(Bloomberg) — Walgreens Boots Alliance Inc. (Nasdaq:WBA) beat analysts’ earnings estimates of fiscal first-quarter earnings estimates, as strong prescription drug trends made up for a retail slump that continues to plague the company.
Walgreens has been renovating stores to try and draw in shoppers with a better experience and more high-end products. In the U.S., the drugstore chain’s biggest market, same-store retail shrank fell 0.6 percent in the fiscal first quarter compared with a year before, Walgreens said in a statement Thursday. It’s a lackluster figure that hasn’t kept up with gains in the company’s prescription drug dispensing business.
The Walgreens fiscal year started Sept. 1, and its first quarter ended Nov. 30.
Earnings, excluding one-time items, were $1.03 a share, compared with the 96 cents average of analysts’ estimates.
- U.S. drugstore sales were $20.4 billion, up 4.2 percent from a year ago.

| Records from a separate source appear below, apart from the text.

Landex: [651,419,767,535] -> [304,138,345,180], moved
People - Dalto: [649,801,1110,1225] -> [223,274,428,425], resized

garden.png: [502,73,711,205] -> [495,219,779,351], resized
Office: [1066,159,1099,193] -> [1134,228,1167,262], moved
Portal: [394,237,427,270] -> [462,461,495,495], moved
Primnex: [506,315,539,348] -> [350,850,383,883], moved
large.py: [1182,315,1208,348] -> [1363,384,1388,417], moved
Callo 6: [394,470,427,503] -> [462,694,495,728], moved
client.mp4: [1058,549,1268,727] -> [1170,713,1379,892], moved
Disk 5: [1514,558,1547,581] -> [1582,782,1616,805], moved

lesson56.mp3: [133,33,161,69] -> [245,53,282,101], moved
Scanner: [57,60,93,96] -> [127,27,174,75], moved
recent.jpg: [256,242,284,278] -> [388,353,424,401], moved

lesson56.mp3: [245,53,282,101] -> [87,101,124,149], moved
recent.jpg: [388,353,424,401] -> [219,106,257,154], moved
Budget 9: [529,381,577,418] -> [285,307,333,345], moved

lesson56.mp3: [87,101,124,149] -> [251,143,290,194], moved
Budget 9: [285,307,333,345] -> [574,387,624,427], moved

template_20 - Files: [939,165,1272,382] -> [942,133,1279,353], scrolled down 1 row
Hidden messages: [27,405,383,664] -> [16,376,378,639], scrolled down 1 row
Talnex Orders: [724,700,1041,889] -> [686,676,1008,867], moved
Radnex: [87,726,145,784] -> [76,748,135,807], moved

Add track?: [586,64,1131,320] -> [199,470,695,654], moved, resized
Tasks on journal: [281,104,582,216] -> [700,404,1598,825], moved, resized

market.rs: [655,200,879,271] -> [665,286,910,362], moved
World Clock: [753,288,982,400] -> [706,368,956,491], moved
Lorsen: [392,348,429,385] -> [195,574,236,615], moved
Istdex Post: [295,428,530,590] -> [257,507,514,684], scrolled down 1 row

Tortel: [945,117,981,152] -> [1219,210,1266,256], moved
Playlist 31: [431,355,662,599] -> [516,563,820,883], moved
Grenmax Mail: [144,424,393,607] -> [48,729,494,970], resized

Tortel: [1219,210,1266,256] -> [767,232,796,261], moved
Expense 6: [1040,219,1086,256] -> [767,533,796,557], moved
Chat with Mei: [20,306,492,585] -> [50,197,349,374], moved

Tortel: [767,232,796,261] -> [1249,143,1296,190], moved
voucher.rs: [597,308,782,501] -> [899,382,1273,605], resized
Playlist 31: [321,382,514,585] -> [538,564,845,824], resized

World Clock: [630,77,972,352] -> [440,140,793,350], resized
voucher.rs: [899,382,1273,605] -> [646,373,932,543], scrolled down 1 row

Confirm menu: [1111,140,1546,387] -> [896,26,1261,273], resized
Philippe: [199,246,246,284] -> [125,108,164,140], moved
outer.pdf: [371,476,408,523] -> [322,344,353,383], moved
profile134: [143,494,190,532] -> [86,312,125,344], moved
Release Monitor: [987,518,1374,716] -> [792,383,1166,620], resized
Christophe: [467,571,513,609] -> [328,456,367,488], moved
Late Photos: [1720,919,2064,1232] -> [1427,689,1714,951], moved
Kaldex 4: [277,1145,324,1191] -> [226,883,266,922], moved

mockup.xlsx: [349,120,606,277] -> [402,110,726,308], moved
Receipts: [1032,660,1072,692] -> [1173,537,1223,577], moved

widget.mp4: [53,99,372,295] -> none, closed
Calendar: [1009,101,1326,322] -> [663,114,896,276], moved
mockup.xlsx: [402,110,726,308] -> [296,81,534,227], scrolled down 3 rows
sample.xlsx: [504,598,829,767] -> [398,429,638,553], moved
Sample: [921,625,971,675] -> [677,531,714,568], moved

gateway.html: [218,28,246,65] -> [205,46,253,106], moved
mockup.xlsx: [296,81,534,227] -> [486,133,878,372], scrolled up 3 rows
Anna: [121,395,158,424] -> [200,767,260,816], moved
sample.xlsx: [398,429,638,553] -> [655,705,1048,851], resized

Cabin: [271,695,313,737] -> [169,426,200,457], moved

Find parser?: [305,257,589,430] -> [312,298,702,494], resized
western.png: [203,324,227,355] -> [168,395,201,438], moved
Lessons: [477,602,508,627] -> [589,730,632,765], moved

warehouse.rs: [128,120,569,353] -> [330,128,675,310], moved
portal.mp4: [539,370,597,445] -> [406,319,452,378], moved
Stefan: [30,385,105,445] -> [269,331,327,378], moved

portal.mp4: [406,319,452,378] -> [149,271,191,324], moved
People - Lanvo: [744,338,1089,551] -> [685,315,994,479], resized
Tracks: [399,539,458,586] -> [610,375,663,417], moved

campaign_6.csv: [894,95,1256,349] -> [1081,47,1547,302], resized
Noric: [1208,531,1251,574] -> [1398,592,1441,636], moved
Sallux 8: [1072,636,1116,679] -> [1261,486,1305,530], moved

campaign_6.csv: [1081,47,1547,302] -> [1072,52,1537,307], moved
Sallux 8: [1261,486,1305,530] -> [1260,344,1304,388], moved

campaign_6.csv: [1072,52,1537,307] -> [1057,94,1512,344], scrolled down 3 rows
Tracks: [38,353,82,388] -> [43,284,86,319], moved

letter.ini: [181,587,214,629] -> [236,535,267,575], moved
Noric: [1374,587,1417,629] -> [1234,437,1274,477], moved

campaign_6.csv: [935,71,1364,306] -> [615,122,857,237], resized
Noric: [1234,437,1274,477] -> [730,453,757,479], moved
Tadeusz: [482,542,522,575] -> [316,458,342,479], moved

- U.S. same-store sales rose 5.8 percent, with pharmacy sales gaining 9.3 percent and retail declining 0.6 percent, Walgreens said, “primarily due to a reduction in unprofitable promotions and the transitioning of seasonal items away from holiday decorations and toward higher quality, giftable items.”
- The company’s U.S. pharmacies filled 231 million prescriptions in the quarter, up 4.1 percent from a year ago.
- Total sales were $29.0 billion, up 48 percent from a year before thanks to the merger of Walgreen Co. and Alliance Boots GmbH in Dec. 2014.
- The company raised the low end of its earnings guidance for fiscal year 2016 by 5 cents, to $4.30 to $4.55 per adjusted share.
Walgreens shares rose in early trading Thursday, up less than 1 percent to $79.75 before the market opened in New York. U.S. stock futures indicated that stocks would open down on Thursday, after a drop in Chinese and European markets.
“We view today’s EPS beat as notable and expect shares to react favorably, at least relative to the market,” Ross Muken, an analyst with Evercore ISI, said in a note to clients. The soft retail sales were “a function of a transition of the business and a shift away from unprofitable sales.”